[Stored data entries]

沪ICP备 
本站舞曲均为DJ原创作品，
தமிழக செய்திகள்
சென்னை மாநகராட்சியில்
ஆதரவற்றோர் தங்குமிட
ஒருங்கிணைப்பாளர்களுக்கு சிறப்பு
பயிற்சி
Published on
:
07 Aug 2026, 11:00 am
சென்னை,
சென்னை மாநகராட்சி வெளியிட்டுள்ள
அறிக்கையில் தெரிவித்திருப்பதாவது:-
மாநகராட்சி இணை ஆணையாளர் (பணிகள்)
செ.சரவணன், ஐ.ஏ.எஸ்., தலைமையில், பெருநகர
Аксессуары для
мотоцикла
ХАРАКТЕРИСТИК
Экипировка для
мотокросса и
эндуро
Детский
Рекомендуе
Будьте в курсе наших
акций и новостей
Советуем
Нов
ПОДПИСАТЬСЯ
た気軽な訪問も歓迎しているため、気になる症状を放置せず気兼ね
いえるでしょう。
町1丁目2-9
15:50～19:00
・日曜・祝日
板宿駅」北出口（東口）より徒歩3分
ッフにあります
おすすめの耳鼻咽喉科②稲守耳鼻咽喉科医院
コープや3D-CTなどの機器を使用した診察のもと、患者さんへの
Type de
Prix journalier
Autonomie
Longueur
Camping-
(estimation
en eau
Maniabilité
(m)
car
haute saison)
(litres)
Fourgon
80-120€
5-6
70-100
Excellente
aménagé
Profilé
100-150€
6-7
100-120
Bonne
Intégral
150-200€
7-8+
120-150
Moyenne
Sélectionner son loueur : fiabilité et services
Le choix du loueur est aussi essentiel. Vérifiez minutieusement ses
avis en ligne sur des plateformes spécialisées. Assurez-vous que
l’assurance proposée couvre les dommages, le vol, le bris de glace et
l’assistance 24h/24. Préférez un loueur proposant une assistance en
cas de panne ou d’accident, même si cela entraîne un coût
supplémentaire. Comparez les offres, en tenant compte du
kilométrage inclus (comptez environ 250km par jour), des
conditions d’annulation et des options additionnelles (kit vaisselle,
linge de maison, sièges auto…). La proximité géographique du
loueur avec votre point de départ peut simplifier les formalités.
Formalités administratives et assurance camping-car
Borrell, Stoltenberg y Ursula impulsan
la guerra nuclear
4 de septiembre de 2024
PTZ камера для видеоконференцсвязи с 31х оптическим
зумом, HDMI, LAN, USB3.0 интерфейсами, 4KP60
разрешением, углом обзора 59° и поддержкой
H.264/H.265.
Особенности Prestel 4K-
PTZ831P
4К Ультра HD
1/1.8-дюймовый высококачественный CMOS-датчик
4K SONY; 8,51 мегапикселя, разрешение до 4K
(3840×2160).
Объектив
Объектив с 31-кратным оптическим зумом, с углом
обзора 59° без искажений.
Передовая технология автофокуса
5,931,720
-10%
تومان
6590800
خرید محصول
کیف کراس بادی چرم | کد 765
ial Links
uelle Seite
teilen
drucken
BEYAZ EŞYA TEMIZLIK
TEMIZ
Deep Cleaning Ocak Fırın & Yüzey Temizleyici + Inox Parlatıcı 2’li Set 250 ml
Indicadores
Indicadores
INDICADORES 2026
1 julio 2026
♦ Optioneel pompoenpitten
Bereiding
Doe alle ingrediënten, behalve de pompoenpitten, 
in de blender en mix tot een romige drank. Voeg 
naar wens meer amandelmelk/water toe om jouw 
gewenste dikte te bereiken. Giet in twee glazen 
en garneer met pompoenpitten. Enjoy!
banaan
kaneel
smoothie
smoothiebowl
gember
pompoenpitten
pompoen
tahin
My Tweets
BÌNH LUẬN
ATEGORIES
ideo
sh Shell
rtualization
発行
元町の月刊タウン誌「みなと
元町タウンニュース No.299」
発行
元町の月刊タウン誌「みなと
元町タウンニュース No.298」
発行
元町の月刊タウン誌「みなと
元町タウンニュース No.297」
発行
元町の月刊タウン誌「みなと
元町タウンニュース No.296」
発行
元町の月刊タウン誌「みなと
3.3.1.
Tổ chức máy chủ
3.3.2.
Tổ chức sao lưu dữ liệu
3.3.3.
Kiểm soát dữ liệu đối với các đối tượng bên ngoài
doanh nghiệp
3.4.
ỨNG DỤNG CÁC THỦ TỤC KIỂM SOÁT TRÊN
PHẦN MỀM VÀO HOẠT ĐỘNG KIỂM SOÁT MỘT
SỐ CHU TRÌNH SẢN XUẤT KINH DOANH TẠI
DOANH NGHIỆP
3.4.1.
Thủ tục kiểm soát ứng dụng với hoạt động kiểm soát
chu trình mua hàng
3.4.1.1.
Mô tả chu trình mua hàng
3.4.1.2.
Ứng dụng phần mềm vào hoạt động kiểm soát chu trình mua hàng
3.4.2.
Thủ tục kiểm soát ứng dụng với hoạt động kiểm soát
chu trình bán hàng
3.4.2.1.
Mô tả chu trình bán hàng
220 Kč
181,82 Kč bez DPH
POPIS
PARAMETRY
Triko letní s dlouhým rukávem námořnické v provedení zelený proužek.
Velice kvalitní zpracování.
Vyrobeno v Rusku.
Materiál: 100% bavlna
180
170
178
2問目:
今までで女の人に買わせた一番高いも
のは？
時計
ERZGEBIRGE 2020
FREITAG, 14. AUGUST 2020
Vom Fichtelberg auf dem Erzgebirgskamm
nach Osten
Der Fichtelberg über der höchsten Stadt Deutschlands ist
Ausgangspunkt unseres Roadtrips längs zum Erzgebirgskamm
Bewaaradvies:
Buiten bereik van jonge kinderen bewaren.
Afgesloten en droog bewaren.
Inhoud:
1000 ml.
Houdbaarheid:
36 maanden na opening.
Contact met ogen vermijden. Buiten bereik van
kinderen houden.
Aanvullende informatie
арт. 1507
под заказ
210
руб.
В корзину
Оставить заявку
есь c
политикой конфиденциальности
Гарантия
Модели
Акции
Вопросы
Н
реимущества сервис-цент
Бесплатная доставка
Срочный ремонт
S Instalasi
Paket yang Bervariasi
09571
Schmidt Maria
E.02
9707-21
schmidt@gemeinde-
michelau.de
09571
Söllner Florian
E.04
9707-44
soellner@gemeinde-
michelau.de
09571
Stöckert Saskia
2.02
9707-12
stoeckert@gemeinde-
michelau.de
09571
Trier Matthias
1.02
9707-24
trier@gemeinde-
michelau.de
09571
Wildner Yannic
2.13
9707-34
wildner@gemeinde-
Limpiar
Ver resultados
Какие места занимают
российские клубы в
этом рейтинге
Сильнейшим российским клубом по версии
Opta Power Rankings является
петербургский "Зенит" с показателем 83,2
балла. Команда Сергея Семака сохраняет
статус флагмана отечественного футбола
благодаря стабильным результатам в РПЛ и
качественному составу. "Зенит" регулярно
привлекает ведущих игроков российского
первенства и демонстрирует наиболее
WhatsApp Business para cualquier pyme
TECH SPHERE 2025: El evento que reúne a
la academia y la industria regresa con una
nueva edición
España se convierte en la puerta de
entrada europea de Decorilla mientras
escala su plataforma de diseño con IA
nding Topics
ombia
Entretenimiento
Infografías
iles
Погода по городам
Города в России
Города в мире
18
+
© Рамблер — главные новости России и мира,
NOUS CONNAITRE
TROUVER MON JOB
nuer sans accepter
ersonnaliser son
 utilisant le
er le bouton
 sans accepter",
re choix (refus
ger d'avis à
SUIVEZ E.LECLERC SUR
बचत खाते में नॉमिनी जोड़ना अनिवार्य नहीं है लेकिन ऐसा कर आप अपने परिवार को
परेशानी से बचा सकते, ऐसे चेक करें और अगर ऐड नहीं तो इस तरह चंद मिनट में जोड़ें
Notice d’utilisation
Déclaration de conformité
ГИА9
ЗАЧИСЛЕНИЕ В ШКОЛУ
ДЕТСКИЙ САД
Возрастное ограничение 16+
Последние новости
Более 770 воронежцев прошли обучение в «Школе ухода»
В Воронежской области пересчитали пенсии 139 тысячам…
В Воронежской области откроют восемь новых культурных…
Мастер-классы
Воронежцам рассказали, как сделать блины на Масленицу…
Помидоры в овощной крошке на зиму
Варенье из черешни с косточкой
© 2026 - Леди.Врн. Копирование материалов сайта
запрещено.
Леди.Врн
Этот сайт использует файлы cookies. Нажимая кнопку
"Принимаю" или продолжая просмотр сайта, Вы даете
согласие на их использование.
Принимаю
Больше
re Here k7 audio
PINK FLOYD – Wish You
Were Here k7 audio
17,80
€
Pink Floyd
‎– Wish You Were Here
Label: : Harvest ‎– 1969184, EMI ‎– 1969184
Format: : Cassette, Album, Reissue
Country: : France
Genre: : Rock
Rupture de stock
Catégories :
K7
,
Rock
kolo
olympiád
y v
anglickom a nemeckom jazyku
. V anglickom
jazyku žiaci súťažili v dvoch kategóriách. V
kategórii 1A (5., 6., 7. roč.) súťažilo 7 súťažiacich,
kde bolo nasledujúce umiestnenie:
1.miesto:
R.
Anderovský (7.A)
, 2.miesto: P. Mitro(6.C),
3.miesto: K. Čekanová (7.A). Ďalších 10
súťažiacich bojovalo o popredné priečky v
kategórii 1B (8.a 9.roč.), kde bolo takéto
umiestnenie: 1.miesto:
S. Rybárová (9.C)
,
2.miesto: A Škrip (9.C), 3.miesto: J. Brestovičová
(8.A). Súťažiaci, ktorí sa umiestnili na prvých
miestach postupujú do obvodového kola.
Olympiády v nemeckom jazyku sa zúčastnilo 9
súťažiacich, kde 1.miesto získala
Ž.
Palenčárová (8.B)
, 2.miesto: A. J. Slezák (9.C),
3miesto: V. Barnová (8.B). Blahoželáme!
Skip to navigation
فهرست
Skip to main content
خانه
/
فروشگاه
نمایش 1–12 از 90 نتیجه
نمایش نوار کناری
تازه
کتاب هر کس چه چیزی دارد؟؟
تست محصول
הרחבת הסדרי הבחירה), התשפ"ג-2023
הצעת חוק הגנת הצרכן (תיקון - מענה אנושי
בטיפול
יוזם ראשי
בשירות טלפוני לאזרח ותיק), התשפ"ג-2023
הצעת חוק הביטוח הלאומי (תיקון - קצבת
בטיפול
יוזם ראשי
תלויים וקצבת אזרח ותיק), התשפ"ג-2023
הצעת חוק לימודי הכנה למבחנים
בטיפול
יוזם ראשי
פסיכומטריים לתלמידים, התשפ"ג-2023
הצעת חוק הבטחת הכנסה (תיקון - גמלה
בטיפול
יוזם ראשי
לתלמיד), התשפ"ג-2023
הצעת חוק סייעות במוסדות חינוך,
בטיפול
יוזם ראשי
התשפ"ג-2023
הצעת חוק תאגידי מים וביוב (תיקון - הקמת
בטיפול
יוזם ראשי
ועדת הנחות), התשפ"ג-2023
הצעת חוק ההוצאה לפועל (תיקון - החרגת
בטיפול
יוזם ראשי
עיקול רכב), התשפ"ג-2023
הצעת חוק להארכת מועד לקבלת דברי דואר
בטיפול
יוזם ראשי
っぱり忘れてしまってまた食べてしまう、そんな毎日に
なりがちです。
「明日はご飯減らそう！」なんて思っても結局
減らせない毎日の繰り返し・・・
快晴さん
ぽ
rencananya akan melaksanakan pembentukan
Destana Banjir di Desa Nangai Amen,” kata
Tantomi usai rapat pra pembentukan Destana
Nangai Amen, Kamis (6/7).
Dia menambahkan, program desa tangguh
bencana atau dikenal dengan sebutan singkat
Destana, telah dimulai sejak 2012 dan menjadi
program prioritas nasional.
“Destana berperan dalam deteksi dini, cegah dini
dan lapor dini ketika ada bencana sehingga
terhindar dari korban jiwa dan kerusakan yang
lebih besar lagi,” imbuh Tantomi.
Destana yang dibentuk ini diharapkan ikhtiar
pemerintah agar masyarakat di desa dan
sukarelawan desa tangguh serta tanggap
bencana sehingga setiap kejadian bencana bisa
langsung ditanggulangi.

* **DIRECTIVE**: Lay out the entries from their first line through the line containing "Le choix du" as a JSON list of strings, with one string for each line and no blank lines.

* **PROBLEM SOLUTION**:
[
  "沪ICP备 ",
  "本站舞曲均为DJ原创作品，",
  "தமிழக செய்திகள்",
  "சென்னை மாநகராட்சியில்",
  "ஆதரவற்றோர் தங்குமிட",
  "ஒருங்கிணைப்பாளர்களுக்கு சிறப்பு",
  "பயிற்சி",
  "Published on",
  ":",
  "07 Aug 2026, 11:00 am",
  "சென்னை,",
  "சென்னை மாநகராட்சி வெளியிட்டுள்ள",
  "அறிக்கையில் தெரிவித்திருப்பதாவது:-",
  "மாநகராட்சி இணை ஆணையாளர் (பணிகள்)",
  "செ.சரவணன், ஐ.ஏ.எஸ்., தலைமையில், பெருநகர",
  "Аксессуары для",
  "мотоцикла",
  "ХАРАКТЕРИСТИК",
  "Экипировка для",
  "мотокросса и",
  "эндуро",
  "Детский",
  "Рекомендуе",
  "Будьте в курсе наших",
  "акций и новостей",
  "Советуем",
  "Нов",
  "ПОДПИСАТЬСЯ",
  "た気軽な訪問も歓迎しているため、気になる症状を放置せず気兼ね",
  "いえるでしょう。",
  "町1丁目2-9",
  "15:50～19:00",
  "・日曜・祝日",
  "板宿駅」北出口（東口）より徒歩3分",
  "ッフにあります",
  "おすすめの耳鼻咽喉科②稲守耳鼻咽喉科医院",
  "コープや3D-CTなどの機器を使用した診察のもと、患者さんへの",
  "Type de",
  "Prix journalier",
  "Autonomie",
  "Longueur",
  "Camping-",
  "(estimation",
  "en eau",
  "Maniabilité",
  "(m)",
  "car",
  "haute saison)",
  "(litres)",
  "Fourgon",
  "80-120€",
  "5-6",
  "70-100",
  "Excellente",
  "aménagé",
  "Profilé",
  "100-150€",
  "6-7",
  "100-120",
  "Bonne",
  "Intégral",
  "150-200€",
  "7-8+",
  "120-150",
  "Moyenne",
  "Sélectionner son loueur : fiabilité et services",
  "Le choix du loueur est aussi essentiel. Vérifiez minutieusement ses"
]